Commit Graph

131 Commits (dfecda3a5fcb42fe6bc8e83621bf976032ff50c9)

Author SHA1 Message Date
Paul Mackerras 86212dc879 icache: Split PLRU into storage and logic
Rather than having update and decode logic for each individual PLRU
as well as a register to store the current PLRU state, we now put the
PLRU state in a little RAM, which will typically use LUT RAM on FPGAs,
and have just a single copy of the logic to calculate the pseudo-LRU
way and to update the PLRU state.  This logic is in the plrufn module
and is just combinatorial logic.  A new module was created for this as
other parts of the system are still using plru.vhdl.
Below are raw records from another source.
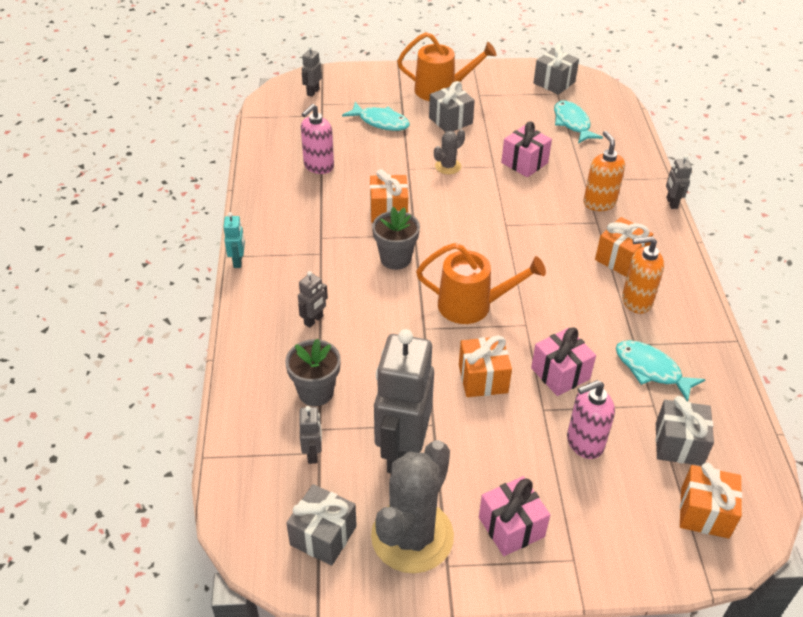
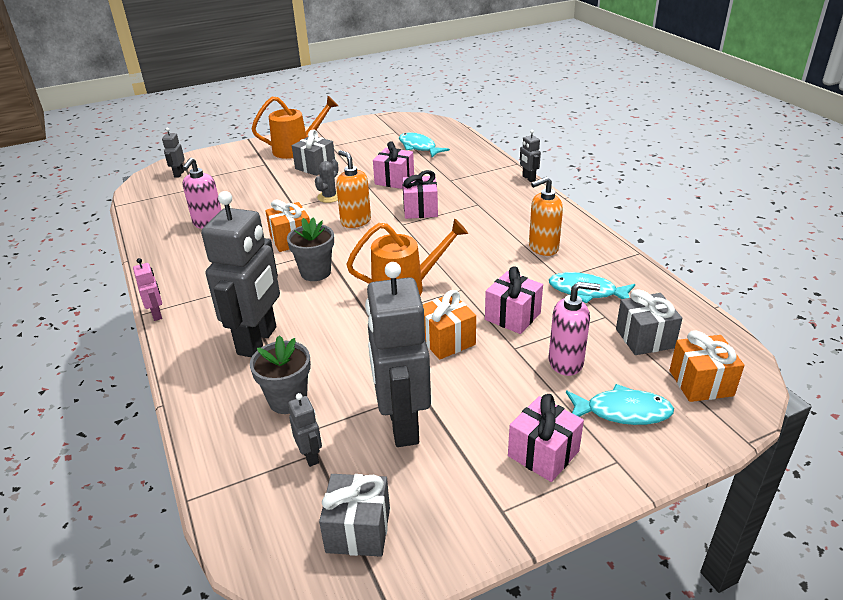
camera: 20 degrees left, 10 degrees down
turquoise robot [223,212,245,268] -> pink robot [133,258,162,321]
grey robot [298,271,328,328] -> grey robot [201,191,280,357], size x2.35
turquoise fish [342,102,410,131] -> turquoise fish moved to [566,384,674,425]
grey cactus [371,440,454,573] -> none
grey gift [534,44,579,95] -> none
pink soap dispenser [567,380,615,459] -> pink soap dispenser turned 135 degrees counterclockwise [549,282,600,376]
orange soap dispenser [583,131,625,211] -> orange soap dispenser moved to [336,150,371,228]
orange gift [595,217,653,277] -> none
none -> pink gift [403,170,438,219]

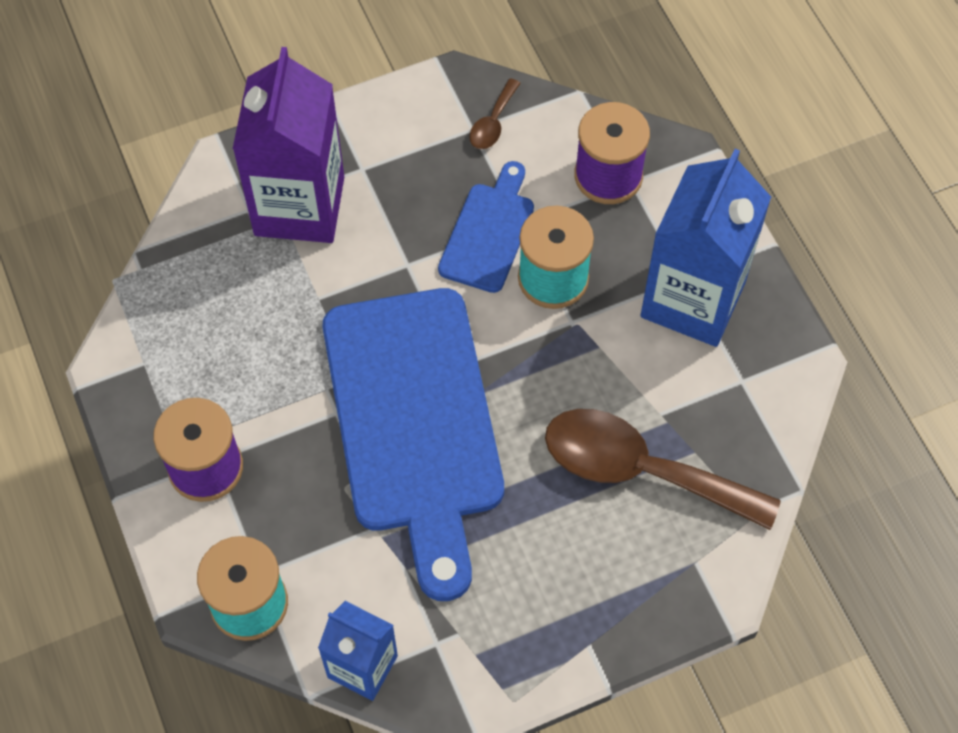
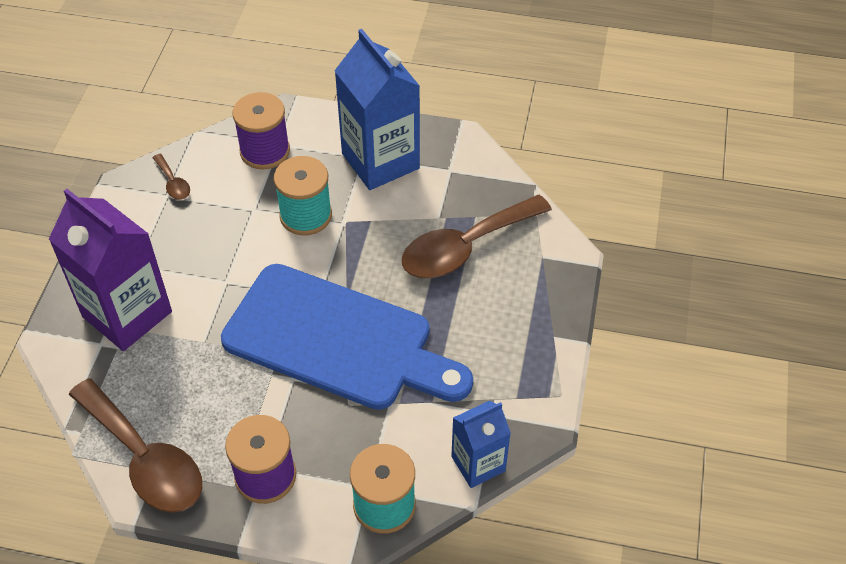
camera: 55 degrees left, 10 degrees down
blue cutting board [438,161,534,293] -> none
none -> brown spoon [69,378,202,513]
The PLRU RAM in the icache is read asynchronously in the cycle
after the cache tag matching is done.  At the end of that cycle the
PLRU RAM entry is updated if the access was a cache hit, or a victim
way is calculated and stored if the access was a cache miss and
miss handling is starting in this cycle.

Signed-off-by: Paul Mackerras <paulus@ozlabs.org>
2 years ago
Benjamin Herrenschmidt 39c2abae51 Fix build of core_dram_tb and dram_tb and fix tracing
We disabled --trace by default, so we need to stop linking verilated_vcd_c.o
as it doesn't exist in that case.

While at it, make a Makefile variable to enable/disable verilator tracing
and add a couple of generics to those test benches to control tracing
in the L2 and in litedram.

Signed-off-by: Benjamin Herrenschmidt <benh@kernel.crashing.org>
2 years ago
Dan Horák 1ddbacb67f syscon: Implement a register for storing git hash info
It also stores the dirty status so that's known.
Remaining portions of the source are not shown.